The ability to process a gigascale dataset to a comprehensible embedding and precise, easily scrutinizable statistics in mere minutes may play a crucial role in both design and analysis methods of future cytometry experiments. We believe that the accessible and flexible nature of the GigaSOM.jl implementation in Julia programming language will also drive a transformation of other tools in the ecosystem towards the support of big data processing paradigms.
The resulting software is publicly available as a Julia package.

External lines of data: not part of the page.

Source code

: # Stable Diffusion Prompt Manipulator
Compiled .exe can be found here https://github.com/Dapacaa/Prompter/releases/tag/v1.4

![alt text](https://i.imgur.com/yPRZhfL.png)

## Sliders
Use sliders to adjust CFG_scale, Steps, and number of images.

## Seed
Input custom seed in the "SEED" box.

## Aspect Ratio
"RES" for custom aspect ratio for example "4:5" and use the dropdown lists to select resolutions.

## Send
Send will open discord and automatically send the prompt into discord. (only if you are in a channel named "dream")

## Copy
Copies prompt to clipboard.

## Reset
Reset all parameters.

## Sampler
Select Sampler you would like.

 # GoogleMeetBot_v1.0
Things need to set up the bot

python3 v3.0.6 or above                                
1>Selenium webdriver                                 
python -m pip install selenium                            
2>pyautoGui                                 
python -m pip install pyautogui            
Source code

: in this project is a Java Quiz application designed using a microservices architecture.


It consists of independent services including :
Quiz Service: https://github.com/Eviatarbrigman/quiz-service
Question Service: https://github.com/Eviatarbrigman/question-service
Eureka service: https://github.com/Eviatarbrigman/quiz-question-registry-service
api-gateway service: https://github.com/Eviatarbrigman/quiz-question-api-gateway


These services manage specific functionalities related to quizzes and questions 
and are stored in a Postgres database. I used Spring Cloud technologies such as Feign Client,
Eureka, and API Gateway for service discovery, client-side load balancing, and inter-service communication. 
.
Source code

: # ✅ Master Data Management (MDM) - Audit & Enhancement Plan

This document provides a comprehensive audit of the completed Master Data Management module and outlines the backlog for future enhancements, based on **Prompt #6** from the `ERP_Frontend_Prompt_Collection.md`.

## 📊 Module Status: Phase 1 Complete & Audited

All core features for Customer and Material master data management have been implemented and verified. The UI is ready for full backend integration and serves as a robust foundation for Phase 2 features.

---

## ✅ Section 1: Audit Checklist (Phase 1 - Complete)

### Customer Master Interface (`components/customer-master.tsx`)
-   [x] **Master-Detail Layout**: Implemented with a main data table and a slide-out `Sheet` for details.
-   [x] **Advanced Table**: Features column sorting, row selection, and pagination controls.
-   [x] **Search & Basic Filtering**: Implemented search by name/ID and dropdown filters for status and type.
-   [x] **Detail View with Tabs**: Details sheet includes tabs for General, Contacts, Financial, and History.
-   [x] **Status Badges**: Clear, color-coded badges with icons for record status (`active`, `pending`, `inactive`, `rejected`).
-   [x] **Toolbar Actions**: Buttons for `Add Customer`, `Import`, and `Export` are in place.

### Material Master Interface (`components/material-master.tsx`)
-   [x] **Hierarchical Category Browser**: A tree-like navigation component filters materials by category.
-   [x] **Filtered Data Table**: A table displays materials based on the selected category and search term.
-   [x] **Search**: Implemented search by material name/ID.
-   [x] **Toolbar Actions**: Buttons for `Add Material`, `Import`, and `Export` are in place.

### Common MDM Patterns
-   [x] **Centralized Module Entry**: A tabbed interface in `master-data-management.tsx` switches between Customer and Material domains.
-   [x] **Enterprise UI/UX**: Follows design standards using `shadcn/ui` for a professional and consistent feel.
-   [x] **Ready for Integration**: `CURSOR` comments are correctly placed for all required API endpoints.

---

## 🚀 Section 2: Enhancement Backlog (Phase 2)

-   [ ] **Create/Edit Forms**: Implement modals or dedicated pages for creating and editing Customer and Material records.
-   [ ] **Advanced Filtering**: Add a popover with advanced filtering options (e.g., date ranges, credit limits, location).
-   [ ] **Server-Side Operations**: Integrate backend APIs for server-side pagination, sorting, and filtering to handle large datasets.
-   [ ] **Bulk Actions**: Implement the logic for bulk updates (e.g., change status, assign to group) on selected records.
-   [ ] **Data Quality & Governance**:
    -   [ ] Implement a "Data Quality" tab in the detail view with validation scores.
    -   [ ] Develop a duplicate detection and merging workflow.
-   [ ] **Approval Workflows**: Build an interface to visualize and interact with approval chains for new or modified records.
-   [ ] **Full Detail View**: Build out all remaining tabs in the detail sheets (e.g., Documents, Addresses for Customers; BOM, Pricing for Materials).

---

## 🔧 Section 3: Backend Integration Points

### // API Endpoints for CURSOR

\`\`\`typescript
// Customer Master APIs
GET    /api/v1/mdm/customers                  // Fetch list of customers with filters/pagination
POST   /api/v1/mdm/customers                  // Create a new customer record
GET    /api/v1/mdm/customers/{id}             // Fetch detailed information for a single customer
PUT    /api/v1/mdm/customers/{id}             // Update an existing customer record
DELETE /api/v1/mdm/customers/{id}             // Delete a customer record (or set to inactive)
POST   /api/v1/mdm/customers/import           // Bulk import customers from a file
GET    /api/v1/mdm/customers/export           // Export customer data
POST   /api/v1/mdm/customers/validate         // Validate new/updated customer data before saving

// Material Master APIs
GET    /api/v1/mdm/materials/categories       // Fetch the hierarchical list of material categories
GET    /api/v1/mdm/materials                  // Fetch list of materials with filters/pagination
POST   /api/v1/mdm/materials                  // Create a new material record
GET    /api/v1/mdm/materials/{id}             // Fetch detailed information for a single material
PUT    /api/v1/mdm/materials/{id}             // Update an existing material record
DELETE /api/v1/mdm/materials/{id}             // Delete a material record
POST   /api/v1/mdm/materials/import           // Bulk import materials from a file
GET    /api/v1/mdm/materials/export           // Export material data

The interoperability with the Julia ecosystem allows GigaSOM.jl to benefit from many other available scientific computing packages, which simplifies its deployment not only in cytometry, but also in other areas of research that employ self-organizing maps to extract information from large datasets.
Data and software availability
All data and software is available under https://doi.org/10.17881/lcsb.z5vy-fa75.
Package name: GigaSOM.jl
Package home page: https://git.io/GigaSOM.jl
Operating system(s): Portable to all Julia-supported platforms
Programming language: Julia
Other requirements: –
License: Apache License v2.0
Declarations
Competing Interests
The authors declare that they have no competing interests.
Funding
MK and JV were supported by ELIXIR CZ LM2018131 (MEYS).
This work was supported by the Luxembourg National Research Fund (FNR) through the FNR AFR-RIKEN bilateral program (TregBar 2015/11228353) to MO, and the FNR PRIDE Doctoral Training Unit program (PRIDE/11012546/NEXTIMMUNE) to VV, RS and MO.
The Responsible and Reproducible Research (R3) team of the Luxembourg Centre for Systems Biomedicine is acknowledged for supporting the project and promoting reproducible research.
The experiments presented in this paper were carried out using the HPC facilities of the University of Luxembourg [24] (see https://hpc.uni.lu).
The project was supported by Staff Exchange programme of ELIXIR, the European life-sciences infrastructure.
Author’s Contributions
Conceptualization: OH, LH, CT. Formal analysis, investigation, methodology: OH, MK, LH. Software: OH, MK, LH, VV. Funding acquisition, supervision: JV, VPS, RS, CT, MO. Validation: OH, MK. Visualization: MK. Writing: OH, MK. All authors participated in reviewing, editing and finalization of the manuscript.